We countered the concerns by giving out toys instead of candy.  Small toys such as little cars, airplanes, dinosaurs.  Halloween-themed toys like fake spiders and bats.  Stickers and bracelets were also popular at the time.  Most kids were happy to get the toys.  Parents were appreciative.  We asked every Trick-or-Treater to tell their friends that “This house is giving away toys!”  We were soon back to our usually October 31st count of more than 100 Trick-or-Treaters.   Ours became know as the “Toy House”.

I enjoyed buying the toys in the lead-up to Halloween.  We shopped at Frank Steins. It is a novelty store in the warehouse district in the City of LA.  Their customers were people who ran arcades, or had a vending route for the dispensing machines you used to see in stores where you could put in a quarter and get a little cheap plastic toy.  The toys were usually sold by the gross, and were no more expensive than buying an equivalent day’s worth of candy.

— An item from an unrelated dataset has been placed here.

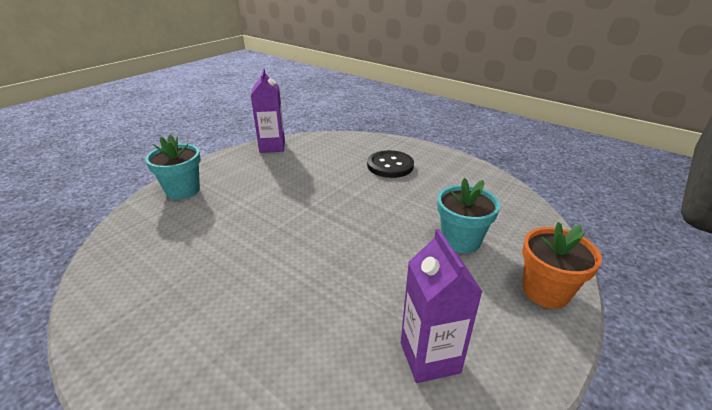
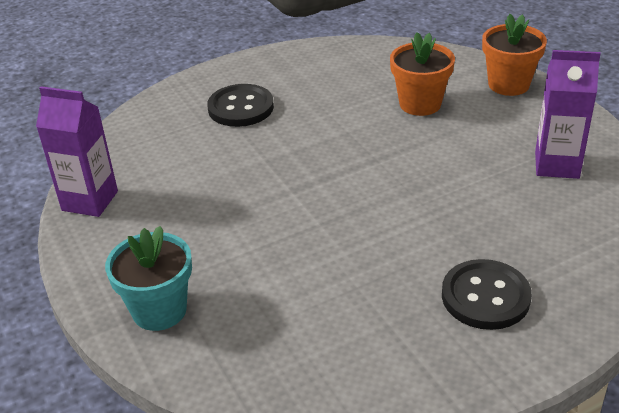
camera: 65 degrees left, 5 degrees up
(207, 337) = (485, 297): none -> black button
(460, 240) = (420, 104): turquoise flower pot -> orange flower pot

Not every kid approved of getting toys rather than candy.  Our favorite was a five-year-old Princess who walked into our living room while her father looked on from the front steps.  While looking in the bowl of toys we had placed in front of her she looked at Carrie and asked as only an indignant five-year-old dressed as a Princess can, “Don’t you have any kids?  Don’t you know you are supposed to give out candy?”  We were laughing.  Her father was shouting at her to pick a toy and not be rude.  She did pick some toys, and did say ‘Thank You’.  But you could tell there was pity for us in her voice.

This last anecdote is terrible and I apologize in advance for still being amused by the memory.  Not all Trick-or-Treaters were kids.  A good number were adults, some of whom were homeless and looking to supplement their diet.  By the early 2000s, the candy anxieties had subsided if not fully disappeared. We adopted a hybrid model of a mix of candy and our traditional toys for treats.  Answering the door one Halloween , amidst a small herd of small kids ringing our doorbell was a very tall, apparently drunk man in his mid-30s somewhat joyously bellowing “Trick-or-Treat!” as he presented his pillowcase trick-or-treat bag for us to fill.  As with every other visitor, we dropped a handful of toys and a handful of candy into his bag.  Seeing the toys, he may have been confused or just curious and looked in his pillowcase.  But instead of lifting the pillowcase closer to his face, he bent over further and further to get a closer look.   Physics took over.  Center of gravity was exceeded.  And we had a guy stretched out flat,  face-first on our living room floor.  No one was hurt. The kids didn’t let the commotion keep them from getting their treats.  Drunk guy recovered himself and his footing well enough to leave the house and porch under his own power.  He told us thank you repeatedly as he continued on his way.